Thursday, April 06, 2006

Plane Clash

Plane Clash
Originally uploaded by 7-how-7.
Okay – when I logged into my e-mail this a.m., I saw this headline on the bbc: Terror fear over Clash fan's song. (For some reason that link isn't working like that, so see the link at the end of this entry.

My first thought was that this story was going to be similar to those “Bible Belt Teen Suicides Possibly Probably Maybe Caused By Devilicious Heavy Metal Muzak”.

So I read the story expecting to learn that the house of some alleged terrorist had been searched and that his iTunes showed that he had listened to “The Guns of Brixton” 666 times before committing some horrific subway bombing and that the authorities were attempting to make a connection between the music of a rebellious/progressive youth culture and terrorism.

Instead what I read was that Harraj Mann, an English mobile-phone salesman of Indian descent, had been arrested and pulled off of an airplane because the taxi driver who had driven him to the airport had thought his behavior was somewhat suspicious. Among the allegedly suspicious behaviors exhibited by “Mr. Mann”, the red flag seems to been raised because he listened to and sang along with the Clash song “London Calling” on his way to the airport.

Okay – now I understand that terrorism is a real possibility and that the police, in order “to protect and to serve”, have to check things out when someone makes the allegation that someone suspicious has just boarded an airplane.

What gets to me is the climate of fear that has been created post-9/11. It’s gotten to the point where if a 23-year-old Englishman of Indian descent listens to and sings along with a 27-year-old Clash song on the way to the airport, he is reported to the police as suspicious. I wonder, what if an Englishman of Swedish descent had sung along to the same song? (The CNN version of the story mentions that he also listened to “Procol Harum, Led Zeppelin and the Beatles” en route to Durham Tees Valley Airport. I have to admit that if I were the driver I might have asked the authorities not to make an arrest but to at least delete the Procol Harum songs from Mr. Mann’s iPod.)

As to a climate of fear on this side of the pond, in the U.S. there have been numerous stories regarding unwarranted surveillance by the FBI and Homeland Security. Remember the case of Homeland Security monitoring Vegans who were protesting in front of a Honeybaked Ham store? Or the FBI photographing anti-war activists in Pittsburgh who were opposed to our invasion of Iraq and were guilty of advocating pacifism? or the outing of undercover CIA agent Valerie Plame by the Bush Administration as political retribution for her husband publicly contradicting the administrations false claims about Saddam Hussein seeking uranium in Africa?
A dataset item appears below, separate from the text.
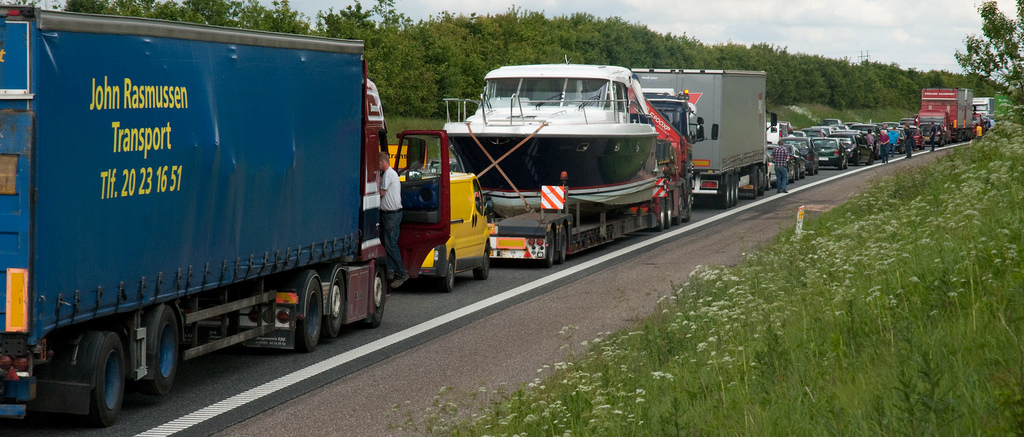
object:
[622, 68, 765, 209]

Okay so maybe all of this isn’t really connected. But in a way it is. In England people are being detained for singing ancient punk rock chestnuts. In the U.S. Homeland Security is watching people for picketing a store that sells hams. The “War on Terrorism” seems less focused on tracking down the likes of Osama Bin Laden and more focused about spying on citizens who don’t quite fit the popular perception of what is “mainstream”, including vegans, environmentalists, pacifists and those who oppose the Bush administration’s war in Iraq. Which tends to make some people, like me, a little bit nervous, as it evokes the days of the COINTELPRO.

But enough for now. Go out with friends tonight and bravely sing Clash songs at every karaoke bar in town. Just make sure that one of your friends sings only Dave Matthews Band tunes in case you need someone to bail you out of the big house.